By: Shivani Shah
Certain sights, sounds, and smells flood my memory when thinking of elementary school. This includes Elmer’s glue, field day, school supply lists, and the Scholastic book fair. A less fondly remembered but equally as potent memory is the colorful triangular diagram that was the food pyramid. These distinct images of milk cartons, broccoli, and eggs could be found on posters hanging in the gym and the cafeteria. This infographic ingrained into my young mind (and perhaps yours) that grains should be the largest portion of our diet while fats should be consumed most sparingly. We know today that these recommendations were, simply put, flawed. When talking about dietary guidelines, carbohydrates and fats have long been at the forefront of conversation, but what about protein?
Protein is a macronutrient that serves as a building block for many of our bodily functions. It is found in virtually every tissue and is critical in regulating the structure, function, and regulation of bodily processes. Proteins are made from structural units called amino acids. There are 20 amino acids. 9 of these amino acids are essential, meaning, they must come from your diet because the body cannot make them. Proteins are the building blocks of muscle. Skeletal muscle is the largest organ in the body. When thinking about muscle, we often think about its locomotive functions in helping us move, breathe, and maintain posture. In addition to these locomotive functions, skeletal muscle also serves as a critical part of our metabolic health. And, more recently, evidence shows that skeletal muscle also serves as an endocrine organ. In response to exercise, skeletal muscle has been shown to secrete molecules classified as “myokines”. Certain myokines have already been shown to exert anti-inflammatory effects. Inflammation has been shown to be a root cause of many chronic diseases, so this emerging field of research surrounding myokines is very exciting as we discover more about muscle-organ crosstalk. From insulin regulation to how we age, skeletal muscle is essential for many processes. In addition to exercise, dietary protein intake is one of the most important factors to determine muscle building and retention.

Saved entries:
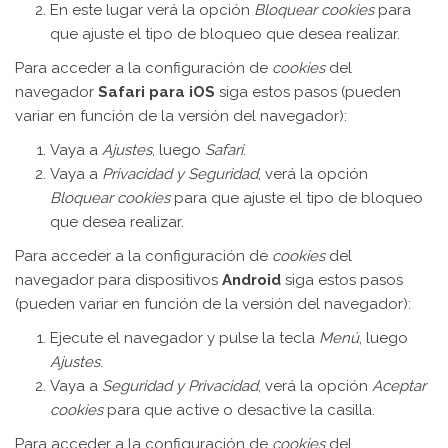
En este lugar verá la opción
Bloquear cookies
para
que ajuste el tipo de bloqueo que desea realizar.
Para acceder a la configuración de
cookies
del
navegador
Safari para iOS
siga estos pasos (pueden
variar en función de la versión del navegador):
Vaya a
Ajustes
, luego
Safari
.
Vaya a
Privacidad y Seguridad
, verá la opción
Bloquear cookies
para que ajuste el tipo de bloqueo
que desea realizar.
Para acceder a la configuración de
cookies
del
navegador para dispositivos
Android
siga estos pasos
(pueden variar en función de la versión del navegador):
Ejecute el navegador y pulse la tecla
Menú
, luego
Ajustes
.
Vaya a
Seguridad y Privacidad
, verá la opción
Aceptar
cookies
para que active o desactive la casilla.
Para acceder a la configuración de
cookies
del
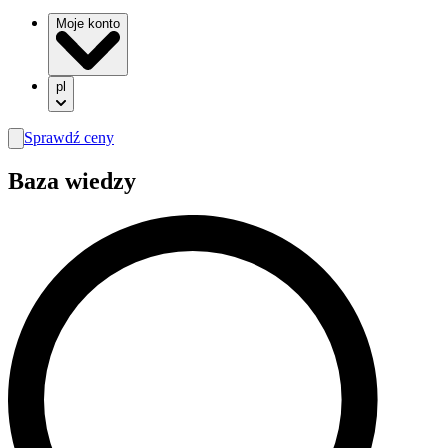
Moje konto
pl
Sprawdź ceny
search
Baza wiedzy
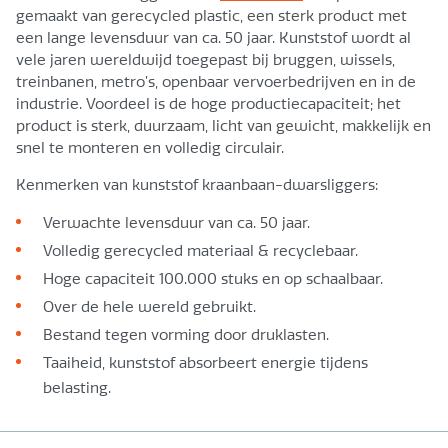
gemaakt van gerecycled plastic, een sterk product met
een lange levensduur van ca. 50 jaar. Kunststof wordt al
vele jaren wereldwijd toegepast bij bruggen, wissels,
treinbanen, metro’s, openbaar vervoerbedrijven en in de
industrie. Voordeel is de hoge productiecapaciteit; het
product is sterk, duurzaam, licht van gewicht, makkelijk en
snel te monteren en volledig circulair.
Kenmerken van kunststof kraanbaan-dwarsliggers:
Verwachte levensduur van ca. 50 jaar.
Volledig gerecycled materiaal & recyclebaar.
Hoge capaciteit 100.000 stuks en op schaalbaar.
Over de hele wereld gebruikt.
Bestand tegen vorming door druklasten.
Taaiheid, kunststof absorbeert energie tijdens
belasting.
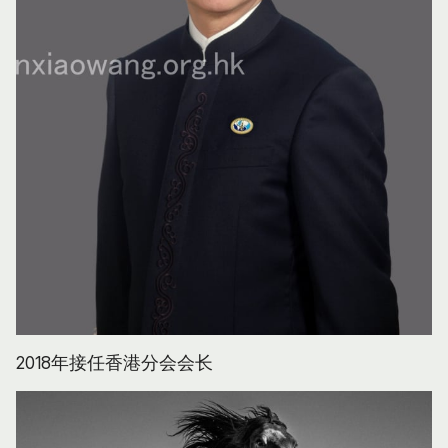
2018年接任香港分会会长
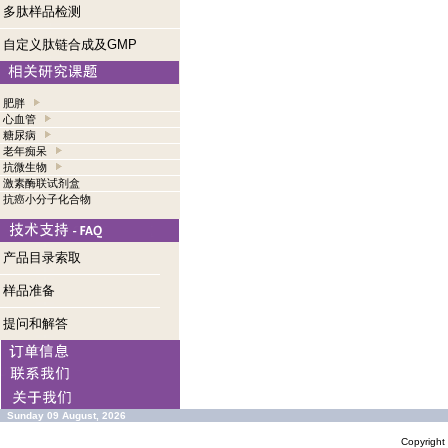
多肽样品检测
自定义肽链合成及GMP
肥胖
心血管
糖尿病
老年痴呆
抗微生物
激素酶联试剂盒
抗癌小分子化合物
产品目录索取
样品准备
提问和解答
Sunday 09 August, 2026
Copyrigh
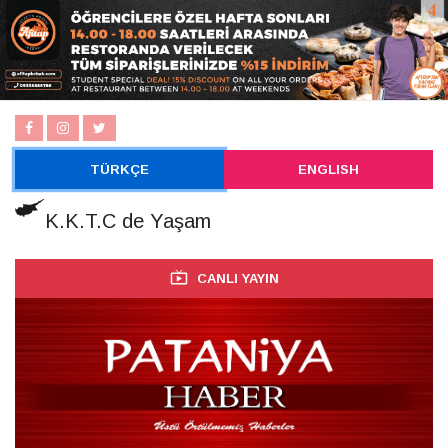
TÜRKÇE
ENGLISH
K.K.T.C de Yaşam
CANLI YAYIN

▶ **Tasks**
(a) Retype the protein article from "By: Shivani Shah" to "what about protein?".
(b) Decide whether each statement agrees with the protein article, answering yes or no and quoting the words that settle it: (i) The body has 20 amino acids, and 9 of them are essential. (ii) Skeletal muscle is the second-largest organ in the body. (iii) The food pyramid showed fats as the largest portion of the diet.
The saved entries have nothing to do with the protein article.

▶ **Responses to the tasks**
(a)
By: Shivani Shah
Certain sights, sounds, and smells flood my memory when thinking of elementary school. This includes Elmer’s glue, field day, school supply lists, and the Scholastic book fair. A less fondly remembered but equally as potent memory is the colorful triangular diagram that was the food pyramid. These distinct images of milk cartons, broccoli, and eggs could be found on posters hanging in the gym and the cafeteria. This infographic ingrained into my young mind (and perhaps yours) that grains should be the largest portion of our diet while fats should be consumed most sparingly. We know today that these recommendations were, simply put, flawed. When talking about dietary guidelines, carbohydrates and fats have long been at the forefront of conversation, but what about protein?

(b)
(i) Yes: "There are 20 amino acids. 9 of these amino acids are essential"
(ii) No: "Skeletal muscle is the largest organ in the body."
(iii) No: "grains should be the largest portion of our diet while fats should be consumed most sparingly."